The World Health Organization is calling for a moratorium on COVID-19 vaccine boosters until at least the end of September, its head Tedros Adhanom Ghebreyesus said on Wednesday.
The move was to enable that at least 10 per cent of the population of every country was vaccinated, WHO Director-General Tedros said.
The call to stop COVID-19 vaccine boosters is the strongest yet from the UN agency as the gap between inoculation rates in wealthy and poor countries widens.
“I understand the concern of all governments to protect their people from the Delta variant. But we cannot accept countries that have already used most of the global supply of vaccines using even more of it,” Tedros added.
High-income countries administered around 50 doses for every 100 people in May, and that number has since doubled, according to WHO. Low-income countries have only been able to administer 1.5 doses for every 100 people, due to lack of supply.
“We need an urgent reversal from the majority of vaccines going to high-income countries to the majority going to low-income countries,” Tedros said.
To counter the spread of the Delta variant, some countries have begun to use or started weighing on the need for booster doses even as scientists debate over whether or not extra shots are needed.

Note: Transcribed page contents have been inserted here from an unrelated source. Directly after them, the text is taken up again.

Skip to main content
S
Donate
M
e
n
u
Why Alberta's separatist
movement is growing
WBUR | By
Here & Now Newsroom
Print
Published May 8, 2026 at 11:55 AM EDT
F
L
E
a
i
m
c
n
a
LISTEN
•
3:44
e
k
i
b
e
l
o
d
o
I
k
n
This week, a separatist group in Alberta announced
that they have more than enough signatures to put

“The fact that we are vaccinating healthy adults with a booster dose of COVID-19 vaccines is a short-sighted way of thinking,” said Elin Hoffmann Dahl, infectious diseases medical adviser to Medecins Sans Frontieres’ access campaign.
“With the emergence of new variants, if we continue to leave the majority of the world unvaccinated, we will most definitely need adjusted vaccines in the future,” Dahl told Reuters.
Last week, Israeli President Isaac Herzog received a third shot of coronavirus vaccine, kicking off a campaign to give booster doses to people aged over 60 in the country.
The United States in July signed a deal with Pfizer Inc and German partner BioNTech to buy 200 million additional doses of their COVID-19 vaccine to help with pediatric vaccination as well as possible booster shots.